Japanese optical manufacturer

Norita (ノリタ光学, Norita kōgaku) was a Japanese optical manufacturer. Founded in 1951 by Toshio Norita (車田利夫), it originally made lenses for binoculars but moved on to prisms and thence pentaprisms for SLR cameras.

Musashino Kōki (武蔵野光幾) had been making a 6×6 SLR called the Rittreck 6×6 from 1968; for which Norita had been making the pentaprism finder and the three lenses (wide, standard, and tele). When Musashino decided to terminate production of this camera, Norita decided to expand from being merely an optical designer/manufacturer to manufacturing cameras, and took over machine tools, assembly, and some staff from Musashino.

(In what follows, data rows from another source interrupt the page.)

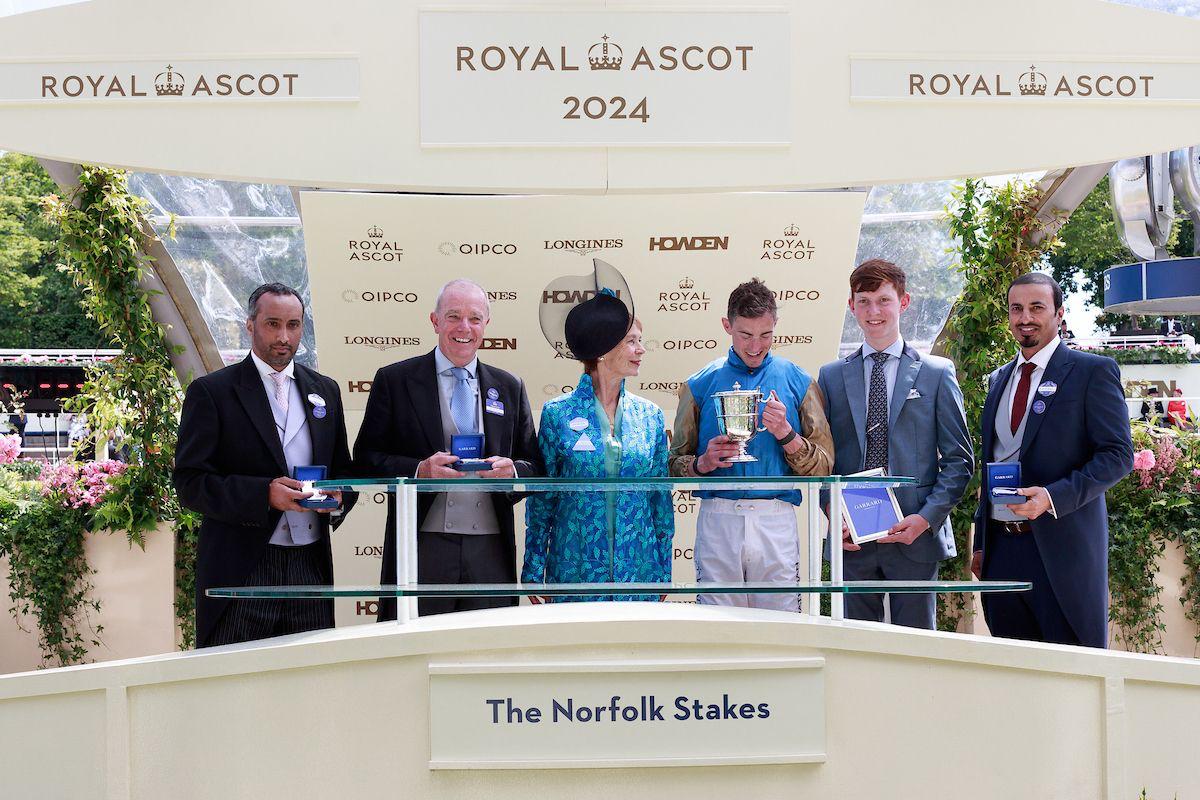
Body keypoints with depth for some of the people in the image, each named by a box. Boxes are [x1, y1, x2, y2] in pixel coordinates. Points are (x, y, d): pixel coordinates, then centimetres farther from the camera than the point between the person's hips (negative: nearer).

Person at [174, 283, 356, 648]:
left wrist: (338, 496, -3)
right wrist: (264, 493, -19)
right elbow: (190, 484, -6)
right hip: (240, 574, -4)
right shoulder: (211, 392, 0)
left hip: (311, 570, 4)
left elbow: (343, 469, 21)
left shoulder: (324, 390, 15)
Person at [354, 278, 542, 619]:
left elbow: (534, 463, 15)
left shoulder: (509, 387, 14)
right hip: (423, 549, -3)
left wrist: (512, 470, -8)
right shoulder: (394, 380, 4)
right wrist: (419, 470, -15)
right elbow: (366, 458, 1)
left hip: (491, 552, 3)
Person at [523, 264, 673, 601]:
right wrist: (533, 572, -2)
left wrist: (664, 570, 7)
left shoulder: (649, 415, 5)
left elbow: (661, 497, 9)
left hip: (638, 570, 3)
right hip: (574, 569, -3)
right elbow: (540, 498, 0)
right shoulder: (558, 413, -4)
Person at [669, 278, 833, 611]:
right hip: (717, 520, 0)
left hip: (776, 521, 0)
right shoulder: (700, 385, 8)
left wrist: (785, 433, -11)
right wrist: (704, 462, -11)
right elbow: (677, 464, 9)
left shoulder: (799, 383, 7)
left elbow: (823, 468, 5)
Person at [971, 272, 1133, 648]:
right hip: (1001, 546, 6)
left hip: (1062, 546, -5)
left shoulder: (1093, 371, -2)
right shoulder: (998, 379, 17)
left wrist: (1053, 496, -22)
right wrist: (981, 542, 15)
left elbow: (1118, 455, -9)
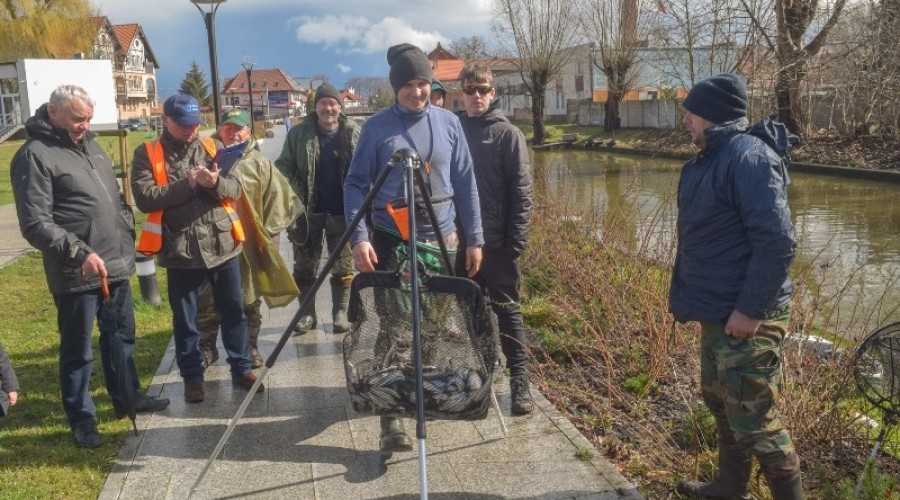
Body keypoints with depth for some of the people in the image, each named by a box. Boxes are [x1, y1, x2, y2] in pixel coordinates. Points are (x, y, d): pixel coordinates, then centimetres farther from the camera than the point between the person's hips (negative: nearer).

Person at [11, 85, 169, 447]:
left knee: (122, 337, 20)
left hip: (117, 265, 8)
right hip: (76, 274, -8)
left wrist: (128, 234, 14)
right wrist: (79, 253, -27)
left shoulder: (89, 145, 12)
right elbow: (35, 224, -19)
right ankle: (81, 419, 20)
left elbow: (116, 197, 23)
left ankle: (127, 397, 37)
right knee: (78, 350, 6)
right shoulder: (35, 155, -13)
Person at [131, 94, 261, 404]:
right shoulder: (147, 154, -1)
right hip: (181, 251, -2)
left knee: (233, 311, 12)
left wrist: (216, 182, -19)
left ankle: (241, 369, 26)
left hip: (223, 246, 3)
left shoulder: (210, 149, 9)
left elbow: (235, 189, 2)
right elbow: (144, 198, -12)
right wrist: (186, 184, -18)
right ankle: (192, 376, 24)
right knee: (184, 319, 10)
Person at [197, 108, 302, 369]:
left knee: (250, 301, 11)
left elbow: (280, 200, 3)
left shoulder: (260, 164, 1)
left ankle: (251, 347, 26)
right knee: (207, 301, 7)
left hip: (249, 244, 0)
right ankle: (207, 348, 23)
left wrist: (268, 234, 0)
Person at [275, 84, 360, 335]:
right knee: (305, 266, 8)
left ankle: (340, 314, 18)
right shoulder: (299, 133, -1)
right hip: (308, 211, 1)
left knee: (343, 267, 6)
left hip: (342, 211, 0)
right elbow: (285, 165, 0)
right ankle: (307, 314, 21)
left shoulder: (354, 133, -1)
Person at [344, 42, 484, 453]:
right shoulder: (377, 126, -2)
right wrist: (359, 237, -15)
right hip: (391, 243, -3)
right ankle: (390, 421, -6)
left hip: (442, 241, 3)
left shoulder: (448, 123, 5)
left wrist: (474, 239, 4)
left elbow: (465, 183, 7)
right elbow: (356, 184, -3)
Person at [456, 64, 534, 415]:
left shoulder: (508, 134, -3)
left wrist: (516, 239, -13)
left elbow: (521, 190, -7)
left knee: (507, 310, 1)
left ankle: (520, 382, 5)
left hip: (497, 242, -4)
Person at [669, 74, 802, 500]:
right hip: (717, 311, 10)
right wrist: (684, 292, 17)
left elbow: (776, 241, -26)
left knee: (752, 419, -2)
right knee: (720, 401, 21)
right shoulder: (712, 157, 12)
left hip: (746, 317, -10)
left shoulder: (749, 158, -20)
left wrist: (751, 309, -25)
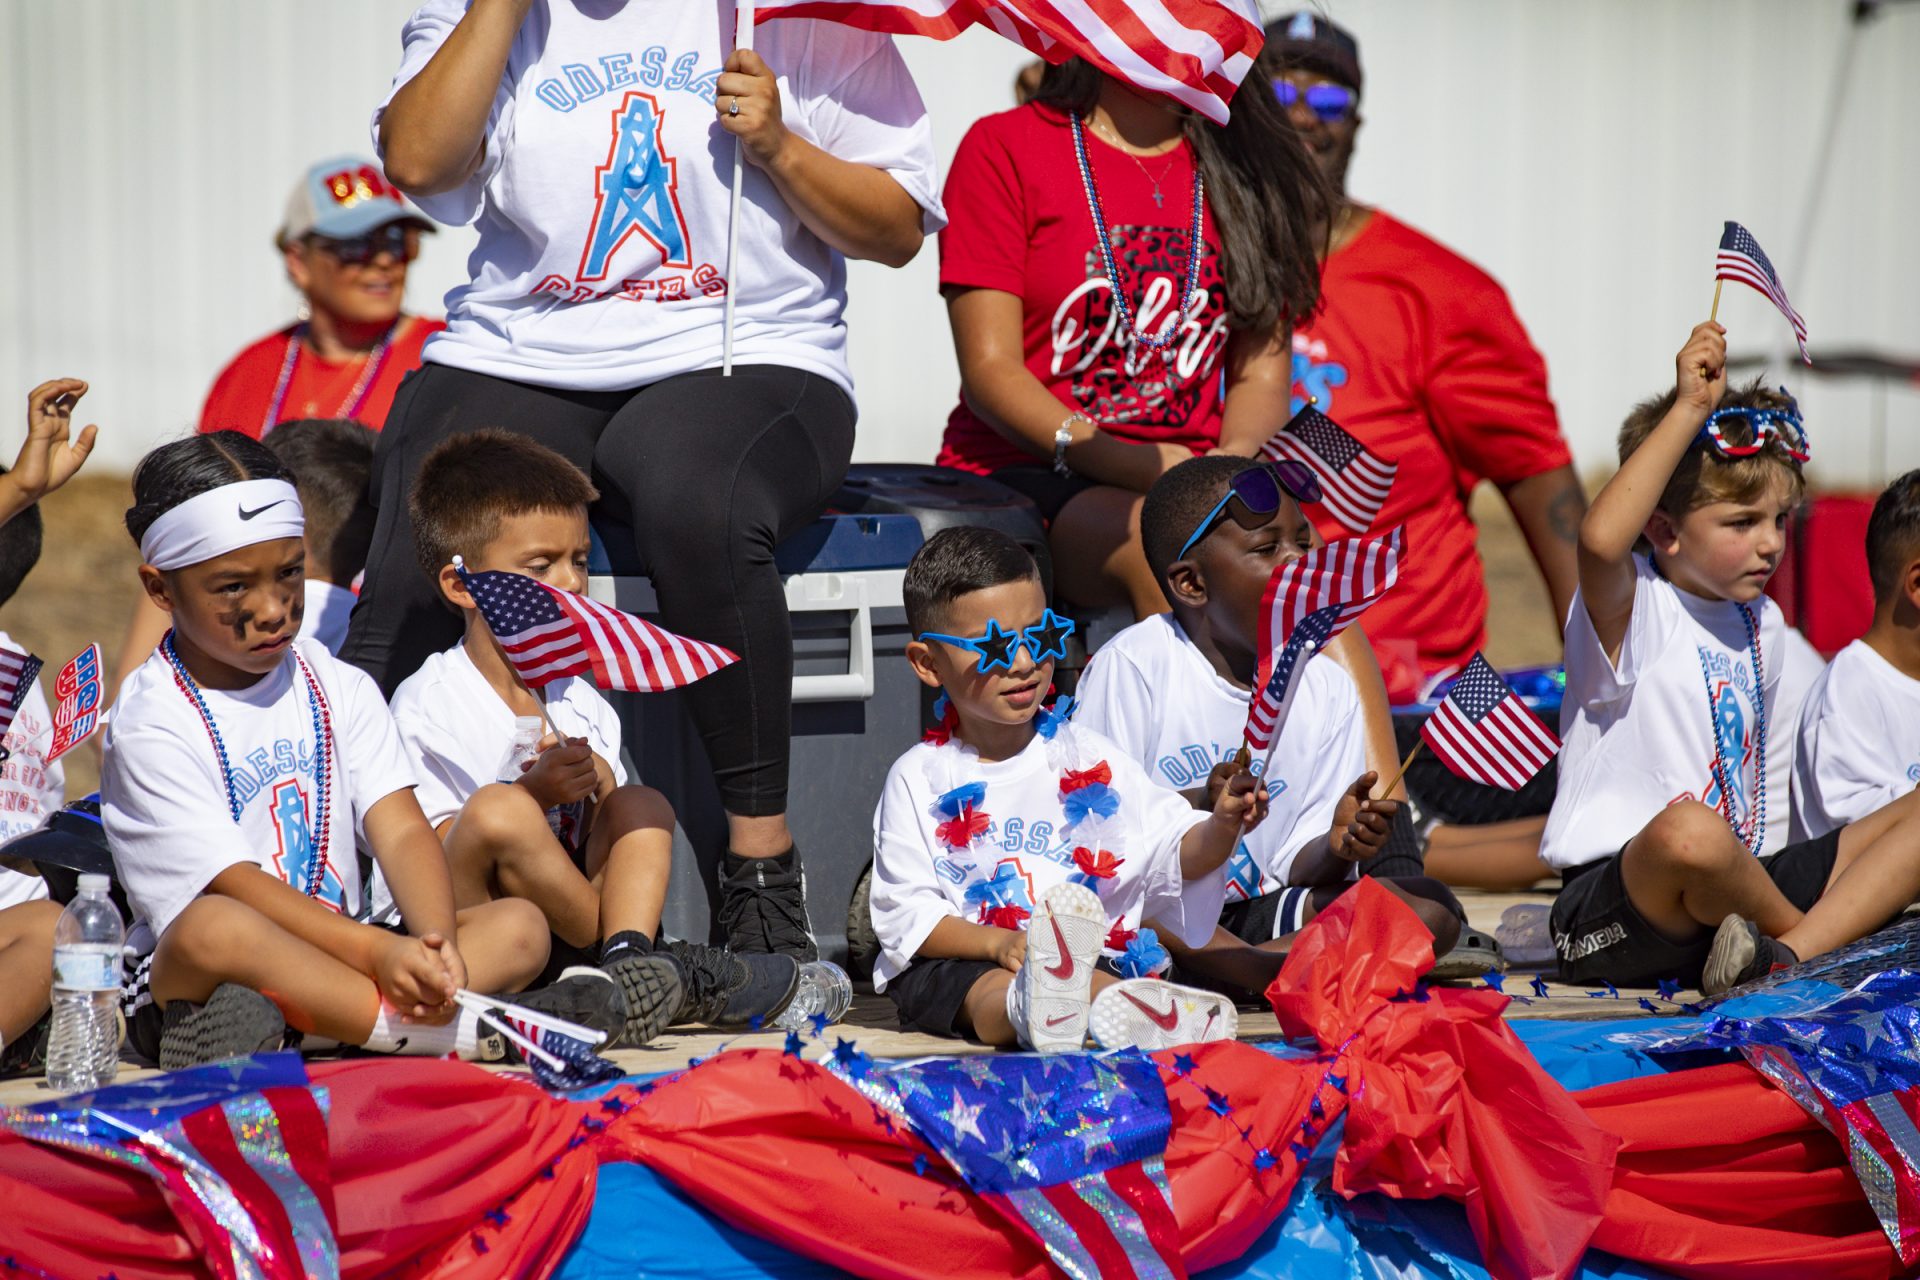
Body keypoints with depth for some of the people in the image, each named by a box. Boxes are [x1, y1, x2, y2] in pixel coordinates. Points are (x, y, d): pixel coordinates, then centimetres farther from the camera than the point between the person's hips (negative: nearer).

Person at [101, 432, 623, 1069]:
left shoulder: (338, 689, 11)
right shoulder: (151, 724, -7)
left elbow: (402, 832, -1)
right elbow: (233, 886, -17)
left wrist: (436, 943, -23)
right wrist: (378, 954, -30)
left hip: (337, 958, 6)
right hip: (182, 986, -6)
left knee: (520, 925, -12)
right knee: (215, 930, -40)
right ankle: (468, 1029, -37)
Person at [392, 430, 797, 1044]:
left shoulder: (581, 699, 16)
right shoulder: (426, 705, -4)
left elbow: (620, 839, 14)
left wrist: (602, 789, -9)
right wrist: (536, 794, -22)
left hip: (561, 930, 6)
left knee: (643, 806, -5)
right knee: (498, 810, -30)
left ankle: (627, 955, -32)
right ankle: (634, 956, -19)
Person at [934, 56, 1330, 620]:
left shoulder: (1248, 170, 15)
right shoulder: (1004, 146, 3)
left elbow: (1261, 375, 11)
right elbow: (989, 371, -5)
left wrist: (1235, 461, -14)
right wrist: (1119, 461, -22)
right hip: (1021, 474, -3)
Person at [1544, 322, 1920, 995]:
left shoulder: (1761, 624, 16)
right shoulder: (1631, 607, -8)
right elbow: (1601, 539, -33)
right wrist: (1688, 410, -29)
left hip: (1733, 892, 8)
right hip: (1615, 911, -8)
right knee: (1689, 834, -41)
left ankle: (1787, 953, -22)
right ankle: (1818, 929, -8)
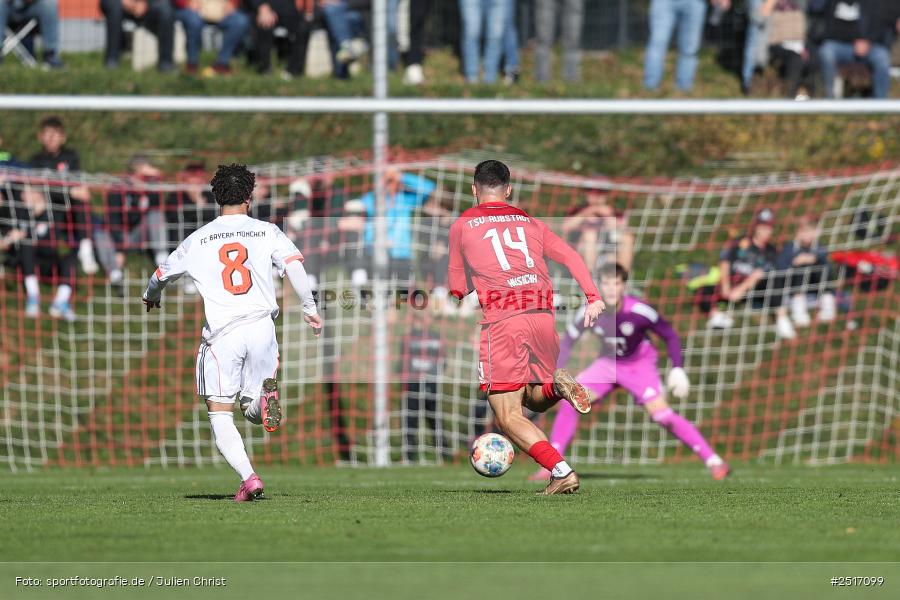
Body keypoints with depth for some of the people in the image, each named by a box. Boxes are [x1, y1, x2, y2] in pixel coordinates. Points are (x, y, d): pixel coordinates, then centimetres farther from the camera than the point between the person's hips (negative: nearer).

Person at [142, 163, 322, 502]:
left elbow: (162, 274, 21)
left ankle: (248, 477, -15)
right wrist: (309, 307, -3)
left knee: (220, 415, 4)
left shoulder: (198, 240, 9)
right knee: (252, 411, 15)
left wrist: (151, 296, 42)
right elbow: (293, 263, -7)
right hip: (262, 327, 2)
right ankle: (265, 394, -21)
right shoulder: (267, 232, 8)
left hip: (222, 332, -2)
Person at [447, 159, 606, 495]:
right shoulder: (531, 222, 21)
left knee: (507, 416, -2)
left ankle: (561, 471, -22)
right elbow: (570, 257, 8)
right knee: (535, 400, 23)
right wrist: (593, 297, 3)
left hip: (500, 319, -4)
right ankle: (556, 385, -12)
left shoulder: (462, 225, 13)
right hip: (543, 316, 4)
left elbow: (456, 288, 19)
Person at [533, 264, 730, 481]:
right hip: (607, 364, 3)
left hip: (639, 365, -3)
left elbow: (669, 335, -13)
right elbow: (569, 340, -4)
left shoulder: (639, 311, -28)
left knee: (661, 413, -20)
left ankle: (712, 460, -11)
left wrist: (678, 369, -19)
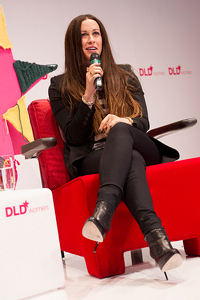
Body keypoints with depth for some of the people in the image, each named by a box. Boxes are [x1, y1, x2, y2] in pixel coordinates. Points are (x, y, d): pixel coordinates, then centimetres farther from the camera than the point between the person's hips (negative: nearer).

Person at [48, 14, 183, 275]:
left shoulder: (125, 75, 19)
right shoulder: (60, 86, 11)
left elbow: (143, 122, 10)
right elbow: (73, 138, 1)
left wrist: (123, 122, -16)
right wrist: (89, 95, -10)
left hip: (140, 148, 2)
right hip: (90, 159, -2)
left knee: (120, 130, -36)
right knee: (132, 159, -38)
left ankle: (102, 213, -57)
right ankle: (156, 236, -60)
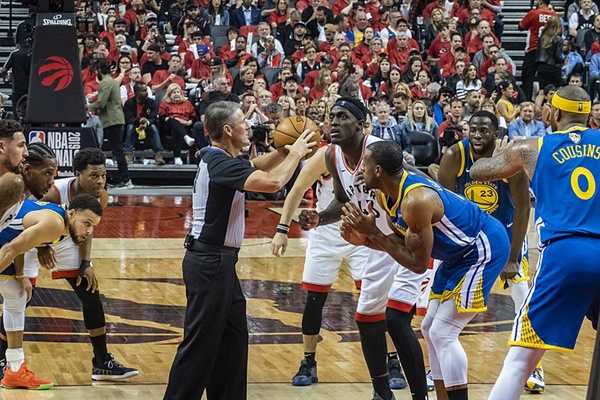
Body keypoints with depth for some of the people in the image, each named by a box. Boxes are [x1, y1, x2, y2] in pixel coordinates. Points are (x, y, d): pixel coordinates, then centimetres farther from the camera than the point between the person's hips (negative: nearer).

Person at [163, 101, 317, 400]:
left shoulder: (219, 158, 10)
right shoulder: (220, 163, -20)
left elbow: (255, 167, 28)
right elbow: (273, 182, -30)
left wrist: (284, 151, 10)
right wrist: (295, 154, -13)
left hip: (218, 262, 10)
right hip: (209, 262, -10)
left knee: (233, 338, 15)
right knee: (200, 343, -6)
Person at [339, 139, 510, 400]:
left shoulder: (416, 200, -31)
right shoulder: (385, 195, -1)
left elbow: (418, 263, -25)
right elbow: (403, 240, 9)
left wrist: (374, 233, -24)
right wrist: (365, 240, -8)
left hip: (484, 249, -10)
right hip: (461, 252, 10)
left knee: (443, 334, -12)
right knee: (431, 329, 13)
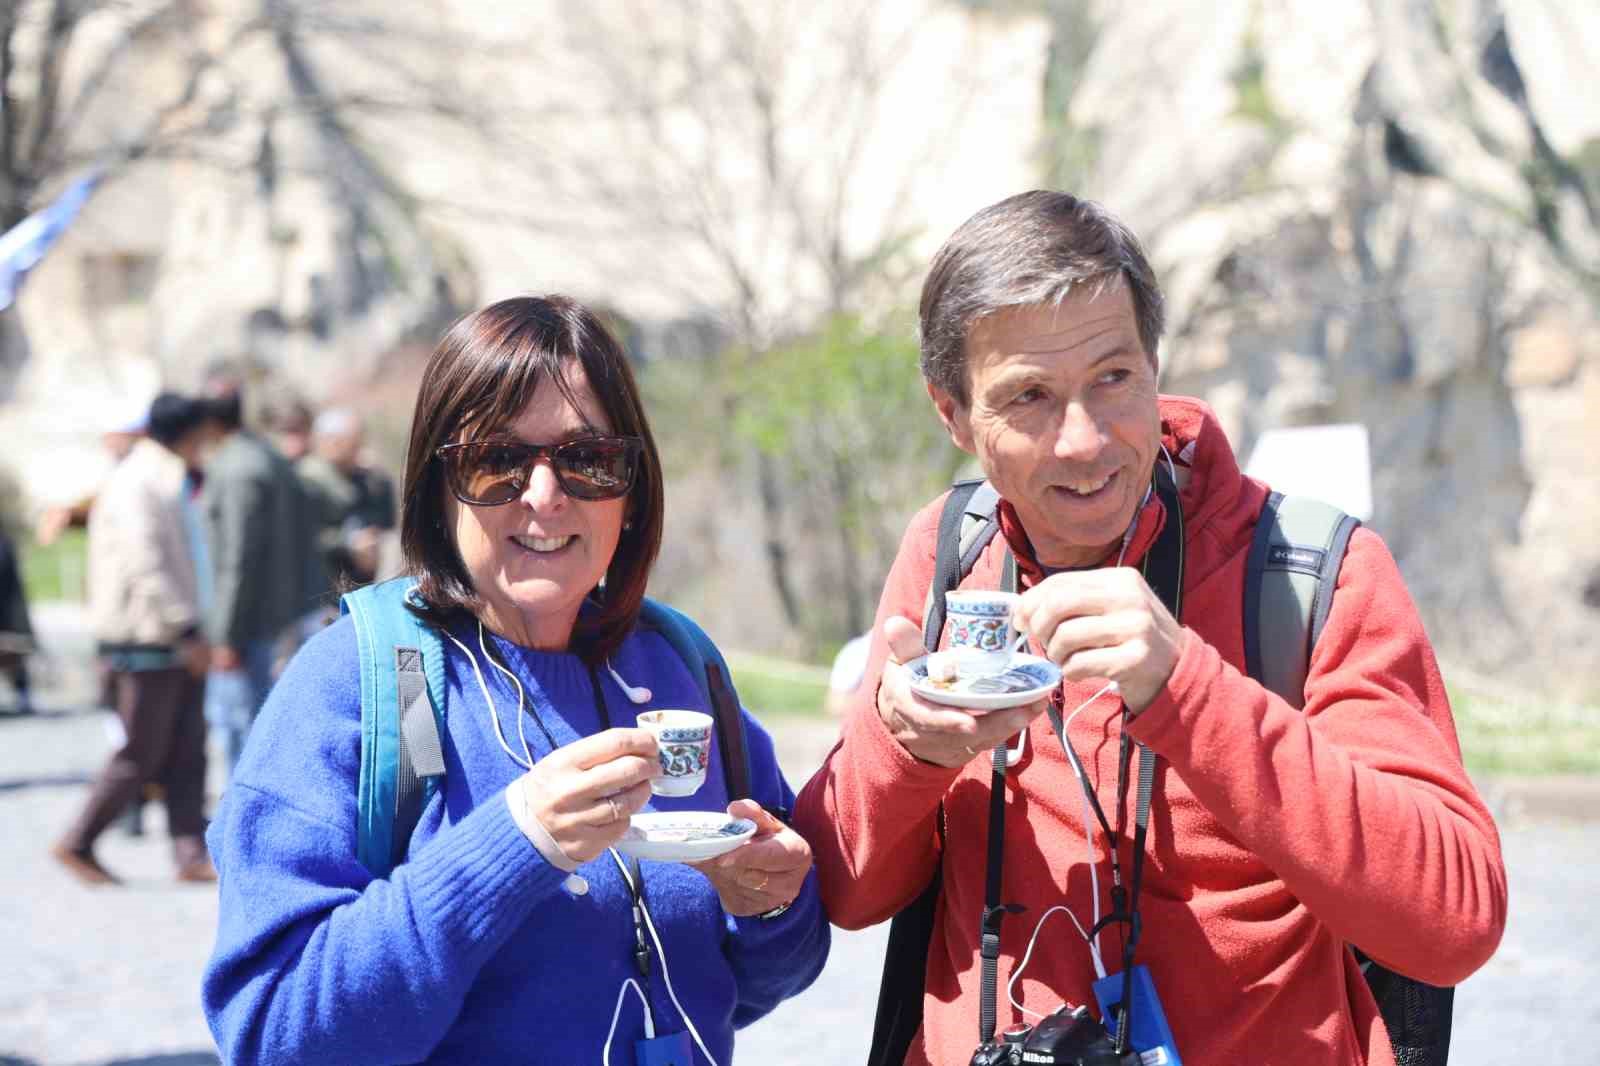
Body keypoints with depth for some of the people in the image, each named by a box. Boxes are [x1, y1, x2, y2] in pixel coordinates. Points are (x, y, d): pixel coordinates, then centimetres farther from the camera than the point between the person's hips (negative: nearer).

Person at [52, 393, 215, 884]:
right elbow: (146, 567, -22)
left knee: (187, 754, 4)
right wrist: (187, 632, -23)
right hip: (150, 641, -9)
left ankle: (191, 854, 4)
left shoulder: (164, 482, 17)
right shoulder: (135, 486, -14)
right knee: (140, 756, -3)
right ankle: (78, 844, 8)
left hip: (174, 640, 9)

For its new "Norita 66", Norita expanded the range of lenses: the 55/80/160mm selection for the Rittreck became 40/55/80/160/240/400. Additionally it produced a 75mm f/3.5 lens with built-in shutter (bypassing the focal-plane shutter for high-speed synchronization with electronic flash); the most remarkable lens in the line-up remained the 80mm standard lens with a fast opening of f/2, fast for a medium-format lens. Originally branded Rittron, this lens had been designed and manufactured by Norita from the start. After Norita took over the production of the Rittreck 6x6, it was rebranded as Noritar, but optically remained the same as the original Rittreck 'kit lens'.

Norita tied up with Singer, owner of Graflex, and exported cameras to the US, where they were sold as, and inscribed, "Graflex Norita". Norita also exported cameras to France, West Germany, the Netherlands, and Czechoslovakia. In 1976, the company stopped the production of cameras and camera-related products, but remained in business, making projection lenses and other products. In 1994 Hagiya Takeshi wrote that the Norita products his readers were most likely to encounter were the three (RGB) lenses for large television projectors.

In 2000 Norita Optical Co., Ltd. became an Enplas dependent company and was renamed Enplas Optics Corporation in 2001, but finally closed its doors in 2005.